Thousands of paper snowflakes are on their way to Connecticut to bring joy to the kids at Sandy Hook Elementary School.

People all over the country are making them as part of the Snowflakes for Sandy Hook program.

Teachers at Sandy Hook will use them to line the walls of their classrooms to make going back to school enjoyable.

Lee County Elementary students only know minor facts about the tragedy at Sandy Hook Elementary.

They know that the kids there were hurt and that's why they spent the morning making paper snowflakes like this one to show compassion for those fellow students.

After the Sandy Hook Elementary mass shooting, many Americans wondered what they could do to help.

"The children have learned the golden rule here in the classroom, tear others the way you want to be treated, and our hearts just broke when we found out what happened at Sandy Hook Elementary, so we wanted to send them some love, full in the form of snowflakes," says Julie Scott, Kinchafoonee Primary School Kindergarten Teacher.

Lee county Elementary school students have been working hard making paper snowflakes as part of a national campaign called "Snowflakes for Sandy Hook".

"To show love for the people who got hurt," says Malachai Ali, Kinchafoonee Primary School Student.

"To go back into a school, especially after a tragedy that has happened, students need to feel love, they need to feel acceptance, and they need to feel that there are people in the world who are good and that care for them," says Scott.

Miss Atlanta Carly Mathis helped get southwest Georgia schools involved in the program.
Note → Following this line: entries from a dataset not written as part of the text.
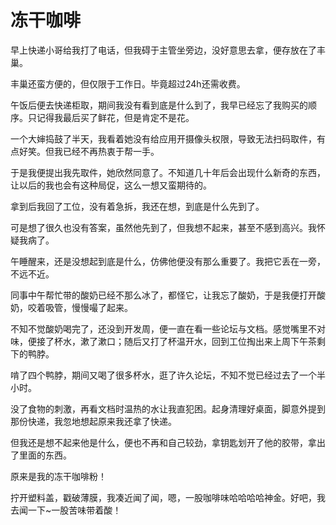# 冻干咖啡

早上快递小哥给我打了电话，但我碍于主管坐旁边，没好意思去拿，便存放在了丰巢。

丰巢还蛮方便的，但仅限于工作日。毕竟超过24h还需收费。

午饭后便去快递柜取，期间我没有看到底是什么到了，我早已经忘了我购买的顺序。只记得我最后买了鲜花，但是肯定不是花。

一个大婶捣鼓了半天，我看着她没有给应用开摄像头权限，导致无法扫码取件，有点好笑。但我已经不再热衷于帮一手。

于是我便提出我先取件，她欣然同意了。不知道几十年后会出现什么新奇的东西，让以后的我也会有这种局促，这么一想又蛮期待的。

拿到后我回了工位，没有着急拆，我还在想，到底是什么先到了。

可是想了很久也没有答案，虽然他先到了，但我想不起来，甚至不感到高兴。我怀疑我病了。

午睡醒来，还是没想起到底是什么，仿佛他便没有那么重要了。我把它丢在一旁，不远不近。

同事中午帮忙带的酸奶已经不那么冰了，都怪它，让我忘了酸奶，于是我便打开酸奶，咬着吸管，慢慢嘬了起来。

不知不觉酸奶喝完了，还没到开发周，便一直在看一些论坛与文档。感觉嘴里不对味，便接了杯水，漱了漱口；随后又打了杯温开水，回到工位掏出来上周下午茶剩下的鸭脖。

啃了四个鸭脖，期间又喝了很多杯水，逛了许久论坛，不知不觉已经过去了一个半小时。

没了食物的刺激，再看文档时温热的水让我直犯困。起身清理好桌面，脚意外提到那份快递，我忽地想起原来我还拿了快递。

但我还是想不起来他是什么，便也不再和自己较劲，拿钥匙划开了他的胶带，拿出了里面的东西。

原来是我的冻干咖啡粉！

拧开塑料盖，戳破薄膜，我凑近闻了闻，嗯，一股咖啡味哈哈哈哈神金。好吧，我去闻一下~一股苦味带着酸！
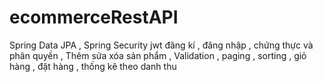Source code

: # ecommerceRestAPI
Spring Data JPA , Spring Security jwt đăng kí , đăng nhập , chứng thực và phân quyền , Thêm sửa xóa sản phẩm , Validation , paging , sorting , giỏ hàng , đặt hàng , thống kê theo danh thu 
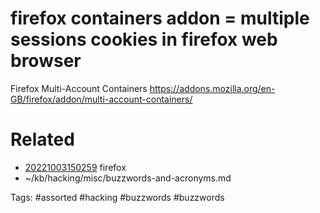 # firefox containers addon = multiple sessions cookies in firefox web browser
Firefox Multi-Account Containers
https://addons.mozilla.org/en-GB/firefox/addon/multi-account-containers/

# Related
- [20221003150259](/zet/20221003150259/README.md) firefox
- ~/kb/hacking/misc/buzzwords-and-acronyms.md

Tags:
    #assorted #hacking #buzzwords #buzzwords
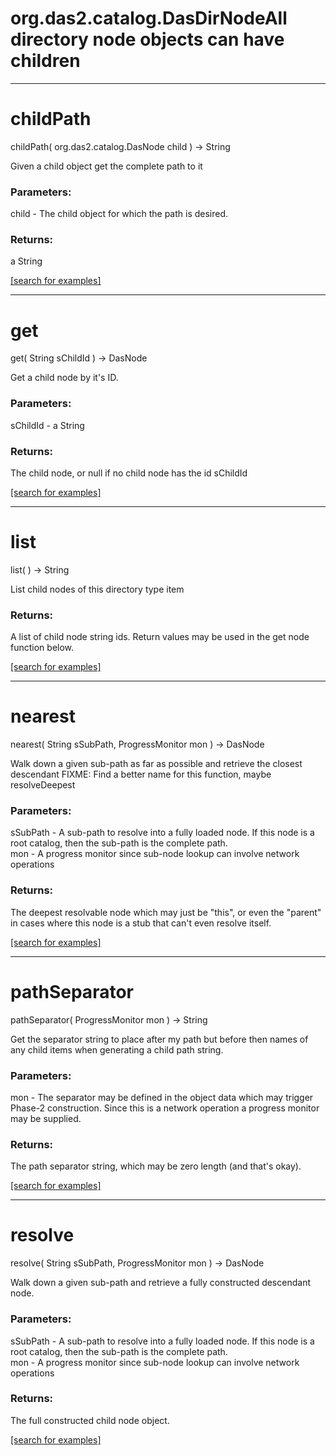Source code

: # org.das2.catalog.DasDirNodeAll directory node objects can have children
***
<a name="childPath"></a>
# childPath
childPath( org.das2.catalog.DasNode child ) &rarr; String

Given a child object get the complete path to it

### Parameters:
child - The child object for which the path is desired.

### Returns:
a String


<a href="https://github.com/autoplot/dev/search?q=childPath&unscoped_q=childPath">[search for examples]</a>

***
<a name="get"></a>
# get
get( String sChildId ) &rarr; DasNode

Get a child node by it's ID.

### Parameters:
sChildId - a String

### Returns:
The child node, or null if no child node has the id sChildId

<a href="https://github.com/autoplot/dev/search?q=get&unscoped_q=get">[search for examples]</a>

***
<a name="list"></a>
# list
list(  ) &rarr; String

List child nodes of this directory type item

### Returns:
A list of child node string ids.  Return values may be used in the get node
         function below.

<a href="https://github.com/autoplot/dev/search?q=list&unscoped_q=list">[search for examples]</a>

***
<a name="nearest"></a>
# nearest
nearest( String sSubPath, ProgressMonitor mon ) &rarr; DasNode

Walk down a given sub-path as far as possible and retrieve the closest descendant
 FIXME: Find a better name for this function, maybe resolveDeepest

### Parameters:
sSubPath - A sub-path to resolve into a fully loaded node.  If this node is a
        root catalog, then the sub-path is the complete path.
<br>mon - A progress monitor since sub-node lookup can involve network operations

### Returns:
The deepest resolvable node which may just be "this", or even the "parent"
         in cases where this node is a stub that can't even resolve itself.

<a href="https://github.com/autoplot/dev/search?q=nearest&unscoped_q=nearest">[search for examples]</a>

***
<a name="pathSeparator"></a>
# pathSeparator
pathSeparator( ProgressMonitor mon ) &rarr; String

Get the separator string to place after my path but before then names of any 
 child items when generating a child path string.

### Parameters:
mon - The separator may be defined in the object data which may trigger
            Phase-2 construction.  Since this is a network operation a progress
            monitor may be supplied.

### Returns:
The path separator string, which may be zero length (and that's okay).

<a href="https://github.com/autoplot/dev/search?q=pathSeparator&unscoped_q=pathSeparator">[search for examples]</a>

***
<a name="resolve"></a>
# resolve
resolve( String sSubPath, ProgressMonitor mon ) &rarr; DasNode

Walk down a given sub-path and retrieve a fully constructed descendant node.

### Parameters:
sSubPath - A sub-path to resolve into a fully loaded node.  If this node is a 
        root catalog, then the sub-path is the complete path.
<br>mon - A progress monitor since sub-node lookup can involve network operations

### Returns:
The full constructed child node object.

<a href="https://github.com/autoplot/dev/search?q=resolve&unscoped_q=resolve">[search for examples]</a>

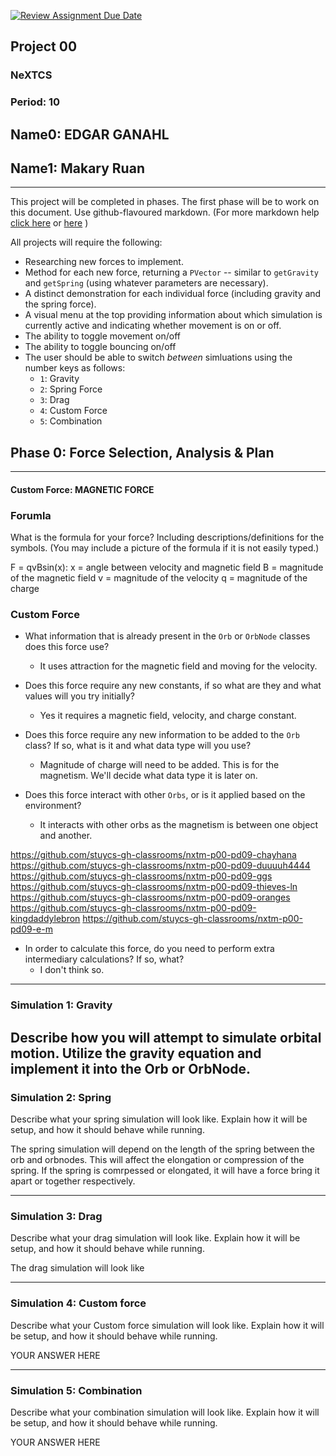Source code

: [![Review Assignment Due Date](https://classroom.github.com/assets/deadline-readme-button-22041afd0340ce965d47ae6ef1cefeee28c7c493a6346c4f15d667ab976d596c.svg)](https://classroom.github.com/a/gbHItYk9)
## Project 00
### NeXTCS
### Period: 10
## Name0: EDGAR GANAHL
## Name1: Makary Ruan
---

This project will be completed in phases. The first phase will be to work on this document. Use github-flavoured markdown. (For more markdown help [click here](https://github.com/adam-p/markdown-here/wiki/Markdown-Cheatsheet) or [here](https://docs.github.com/en/get-started/writing-on-github/getting-started-with-writing-and-formatting-on-github/basic-writing-and-formatting-syntax) )

All projects will require the following:
- Researching new forces to implement.
- Method for each new force, returning a `PVector`  -- similar to `getGravity` and `getSpring` (using whatever parameters are necessary).
- A distinct demonstration for each individual force (including gravity and the spring force).
- A visual menu at the top providing information about which simulation is currently active and indicating whether movement is on or off.
- The ability to toggle movement on/off
- The ability to toggle bouncing on/off
- The user should be able to switch _between_ simluations using the number keys as follows:
  - `1`: Gravity
  - `2`: Spring Force
  - `3`: Drag
  - `4`: Custom Force
  - `5`: Combination


## Phase 0: Force Selection, Analysis & Plan
---------- 

#### Custom Force: MAGNETIC FORCE

### Forumla
What is the formula for your force? Including descriptions/definitions for the symbols. (You may include a picture of the formula if it is not easily typed.)


F = qvBsin(x): 
x = angle between velocity and magnetic field
B = magnitude of the magnetic field
v = magnitude of the velocity 
q = magnitude of the charge

### Custom Force
- What information that is already present in the `Orb` or `OrbNode` classes does this force use?
  - It uses attraction for the magnetic field and moving for the velocity.

- Does this force require any new constants, if so what are they and what values will you try initially?
  - Yes it requires a magnetic field, velocity, and charge constant. 

- Does this force require any new information to be added to the `Orb` class? If so, what is it and what data type will you use?
  - Magnitude of charge will need to be added. This is for the magnetism. We'll decide what data type it is later on.

- Does this force interact with other `Orbs`, or is it applied based on the environment?
  - It interacts with other orbs as the magnetism is between one object and another.

https://github.com/stuycs-gh-classrooms/nxtm-p00-pd09-chayhana
https://github.com/stuycs-gh-classrooms/nxtm-p00-pd09-duuuuh4444
https://github.com/stuycs-gh-classrooms/nxtm-p00-pd09-ggs
https://github.com/stuycs-gh-classrooms/nxtm-p00-pd09-thieves-ln
https://github.com/stuycs-gh-classrooms/nxtm-p00-pd09-oranges
https://github.com/stuycs-gh-classrooms/nxtm-p00-pd09-kingdaddylebron
https://github.com/stuycs-gh-classrooms/nxtm-p00-pd09-e-m

- In order to calculate this force, do you need to perform extra intermediary calculations? If so, what?
  - I don't think so.

--- 

### Simulation 1: Gravity
Describe how you will attempt to simulate orbital motion.
Utilize the gravity equation and implement it into the Orb or OrbNode. 
--- 

### Simulation 2: Spring
Describe what your spring simulation will look like. Explain how it will be setup, and how it should behave while running.

The spring simulation will depend on the length of the spring between the orb and orbnodes. This will affect the elongation or compression of the spring. If the spring is comrpessed or elongated, it will have a force bring it apart or together respectively.

--- 

### Simulation 3: Drag
Describe what your drag simulation will look like. Explain how it will be setup, and how it should behave while running.

The drag simulation will look like

--- 

### Simulation 4: Custom force
Describe what your Custom force simulation will look like. Explain how it will be setup, and how it should behave while running.

YOUR ANSWER HERE

--- 

### Simulation 5: Combination
Describe what your combination simulation will look like. Explain how it will be setup, and how it should behave while running.

YOUR ANSWER HERE

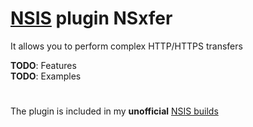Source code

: # [NSIS](https://nsis.sourceforge.io/Main_Page) plugin NSxfer
It allows you to perform complex HTTP/HTTPS transfers

**TODO**: Features<br>
**TODO**: Examples<br>

#
The plugin is included in my **unofficial** [NSIS builds](https://github.com/negrutiu/nsis)
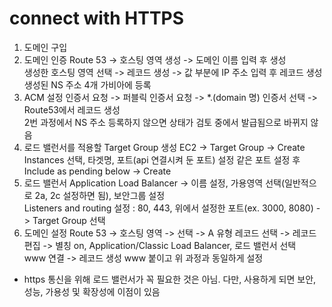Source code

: # connect with HTTPS

1. 도메인 구입
2. 도메인 인증
   Route 53 -> 호스팅 영역 생성 -> 도메인 이름 입력 후 생성  
   생성한 호스팅 영역 선택 -> 레코드 생성 -> 값 부분에 IP 주소 입력 후 레코드 생성   
   생성된 NS 주소 4개 가비아에 등록
3. ACM 설정
   인증서 요청 -> 퍼블릭 인증서 요청 -> *.(domain 명)
   인증서 선택 -> Route53에서 레코드 생성  
   2번 과정에서 NS 주소 등록하지 않으면 상태가 검토 중에서 발급됨으로 바뀌지 않음
4. 로드 밸런서를 적용할 Target Group 생성
   EC2 -> Target Group -> Create
   Instances 선택, 타겟명, 포트(api 연결시켜 둔 포트) 설정
   같은 포트 설정 후 Include as pending below -> Create
5. 로드 밸런서
   Application Load Balancer -> 이름 설정, 가용영역 선택(일반적으로 2a, 2c 설정하면 됨), 보안그룹 설정  
   Listeners and routing 설정 : 80, 443, 위에서 설정한 포트(ex. 3000, 8080) -> Target Group 선택 
6. 도메인 설정
   Route 53 -> 호스팅 영역 -> 선택 -> A 유형 레코드 선택 -> 레코드 편집 -> 별칭 on, Application/Classic Load Balancer, 로드 밸런서 선택  
   www 연결 -> 레코드 생성 www 붙이고 위 과정과 동일하게 설정


* https 통신을 위해 로드 밸런서가 꼭 필요한 것은 아님. 다만, 사용하게 되면 보안, 성능, 가용성 및 확장성에 이점이 있음
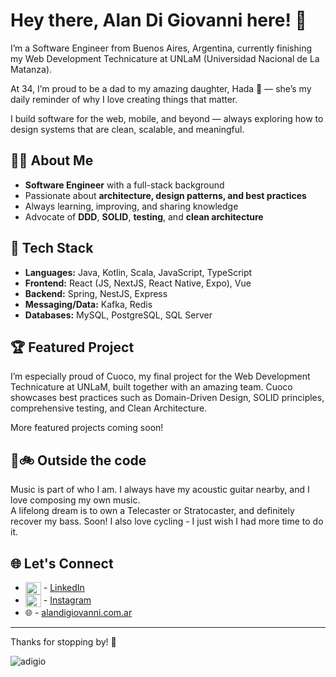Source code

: # Hey there, Alan Di Giovanni here! 👋

I’m a Software Engineer from Buenos Aires, Argentina, currently finishing my Web Development Technicature at UNLaM (Universidad Nacional de La Matanza).

At 34, I’m proud to be a dad to my amazing daughter, Hada 👧 — she’s my daily reminder of why I love creating things that matter.

I build software for the web, mobile, and beyond — always exploring how to design systems that are clean, scalable, and meaningful.  

## 👨‍💻 About Me

- **Software Engineer** with a full-stack background  
- Passionate about **architecture, design patterns, and best practices**  
- Always learning, improving, and sharing knowledge  
- Advocate of **DDD**, **SOLID**, **testing**, and **clean architecture**

## 🧰 Tech Stack

- **Languages:** Java, Kotlin, Scala, JavaScript, TypeScript
- **Frontend:** React (JS, NextJS, React Native, Expo), Vue
- **Backend:** Spring, NestJS, Express
- **Messaging/Data:** Kafka, Redis
- **Databases:** MySQL, PostgreSQL, SQL Server

## 🏆 Featured Project

I’m especially proud of Cuoco, my final project for the Web Development Technicature at UNLaM, built together with an amazing team.
Cuoco showcases best practices such as Domain-Driven Design, SOLID principles, comprehensive testing, and Clean Architecture.

More featured projects coming soon!

## 🎸🚲 Outside the code

Music is part of who I am.
I always have my acoustic guitar nearby, and I love composing my own music.  
A lifelong dream is to own a Telecaster or Stratocaster, and definitely recover my bass. Soon!
I also love cycling - I just wish I had more time to do it.

## 🌐 Let's Connect

- <a href="https://linkedin.com/in/ardigiovanni" target="blank"><img align="center" src="https://raw.githubusercontent.com/rahuldkjain/github-profile-readme-generator/master/src/images/icons/Social/linked-in-alt.svg" alt="ardigiovanni" height="20" width="25" /></a> - [LinkedIn](https://www.linkedin.com/in/ardigiovanni/)
- <a href="https://instagram.com/ardigio" target="blank"><img align="center" src="https://raw.githubusercontent.com/rahuldkjain/github-profile-readme-generator/master/src/images/icons/Social/instagram.svg" alt="ardigio" height="20" width="25" /></a> - [Instagram](https://instagram.com/ardigio)
- 🌐 - [alandigiovanni.com.ar](https://www.alandigiovanni.com.ar)

---

Thanks for stopping by! 🚀

<p><img align="center" src="https://github-readme-stats.vercel.app/api/top-langs?username=adigio&show_icons=true&locale=en&layout=compact" alt="adigio" /></p>
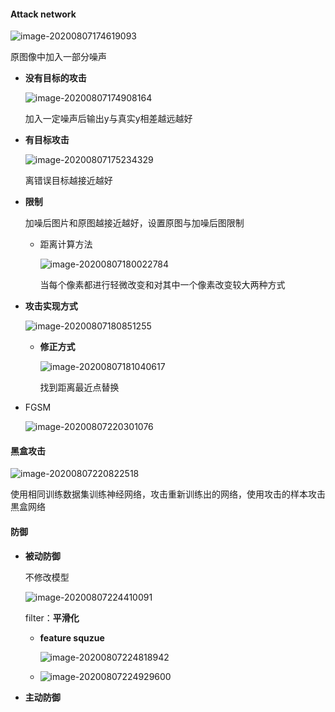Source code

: #### Attack network

![image-20200807174619093](/home/bly/Document/deeplearning_study/class_note/11Attack_Ml.assets/image-20200807174619093.png)

原图像中加入一部分噪声

- **没有目标的攻击**

  ![image-20200807174908164](/home/bly/Document/deeplearning_study/class_note/11Attack_Ml.assets/image-20200807174908164.png)

  加入一定噪声后输出y与真实y相差越远越好

- **有目标攻击**

  ![image-20200807175234329](/home/bly/Document/deeplearning_study/class_note/11Attack_Ml.assets/image-20200807175234329.png)

  离错误目标越接近越好

- **限制**

  加噪后图片和原图越接近越好，设置原图与加噪后图限制

  - 距离计算方法

    ![image-20200807180022784](/home/bly/Document/deeplearning_study/class_note/11Attack_Ml.assets/image-20200807180022784.png)

    当每个像素都进行轻微改变和对其中一个像素改变较大两种方式

    

- **攻击实现方式**

  ![image-20200807180851255](/home/bly/Document/deeplearning_study/class_note/11Attack_Ml.assets/image-20200807180851255.png)

  - **修正方式**

    ![image-20200807181040617](/home/bly/Document/deeplearning_study/class_note/11Attack_Ml.assets/image-20200807181040617.png)

    找到距离最近点替换

- FGSM

  ![image-20200807220301076](/home/bly/Document/deeplearning_study/class_note/11Attack_Ml.assets/image-20200807220301076.png)

  


#### 黑盒攻击

![image-20200807220822518](/home/bly/Document/deeplearning_study/class_note/11Attack_Ml.assets/image-20200807220822518.png)

使用相同训练数据集训练神经网络，攻击重新训练出的网络，使用攻击的样本攻击黒盒网络



#### 防御

- **被动防御**

  不修改模型

  ![image-20200807224410091](/home/bly/Document/deeplearning_study/class_note/11Attack_Ml.assets/image-20200807224410091.png)

  filter：**平滑化**

  - **feature squzue**

    ![image-20200807224818942](/home/bly/Document/deeplearning_study/class_note/11Attack_Ml.assets/image-20200807224818942.png)
    
  - ![image-20200807224929600](/home/bly/Document/deeplearning_study/class_note/11Attack_Ml.assets/image-20200807224929600.png)

- **主动防御**

  
  
  

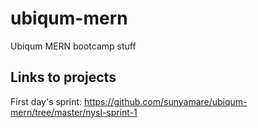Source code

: # ubiqum-mern
Ubiqum MERN bootcamp stuff

## Links to projects
First day's sprint: https://github.com/sunyamare/ubiqum-mern/tree/master/nysl-sprint-1

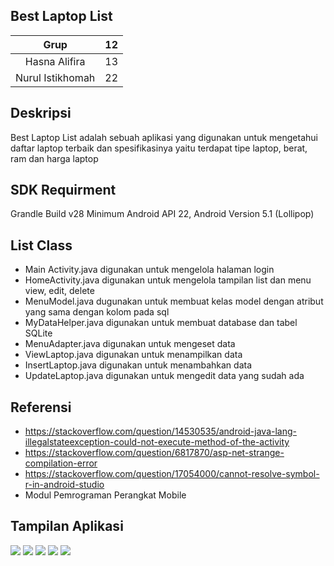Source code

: ## Best Laptop List
| Grup | 12 |
| :---------------: | :---------------:|
| Hasna Alifira | 13 |
| Nurul Istikhomah | 22 |

## Deskripsi
Best Laptop List adalah sebuah aplikasi yang digunakan untuk mengetahui daftar laptop terbaik dan spesifikasinya yaitu terdapat tipe laptop, berat, ram dan harga laptop 

## SDK Requirment
Grandle Build v28 Minimum Android API 22, Android Version 5.1 (Lollipop)

## List Class

+ Main Activity.java digunakan untuk mengelola halaman login
+ HomeActivity.java digunakan untuk mengelola tampilan list dan menu view, edit, delete
+ MenuModel.java dugunakan untuk membuat kelas model dengan atribut yang sama dengan kolom pada sql
+ MyDataHelper.java digunakan untuk membuat database dan tabel SQLite
+ MenuAdapter.java digunakan untuk mengeset data
+ ViewLaptop.java digunakan untuk menampilkan data
+ InsertLaptop.java digunakan untuk menambahkan data
+ UpdateLaptop.java digunakan untuk mengedit data yang sudah ada

## Referensi
* https://stackoverflow.com/question/14530535/android-java-lang-illegalstateexception-could-not-execute-method-of-the-activity
* https://stackoverflow.com/question/6817870/asp-net-strange-compilation-error
* https://stackoverflow.com/question/17054000/cannot-resolve-symbol-r-in-android-studio
* Modul Pemrograman Perangkat Mobile

## Tampilan Aplikasi

![](Uts/image/1.jpeg)
![](Uts/image/2.jpeg)
![](Uts/image/3.jpeg)
![](Uts/image/4.jpeg)
![](Uts/image/5.jpeg)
She heard about the program from her best friend who lives in Connecticut.

"Her cousins went to sandy hook elementary and one of her cousins was actually in the first grade class where the teacher was shot and killed," says Mathis.

Sandy Hook teachers will hang these snowflakes in their new school to make it a winter wonderland for the children.

"They are going to hang it everywhere," says Ali.

"So when they walked in it would be a winter wonderland, and they would be very excited to return to school since they have had such a hard time before just something to make them a little happier and put a smile on their faces," says Mathis.

Smiles that will hopefully help the community heal.

Lee County Elementary School sent their snowflakes today and Kinchafoonee Primary will send their snowflakes on Wednesday.

The goal is to get all the snowflakes, from across the country, to Connecticut by January 12th.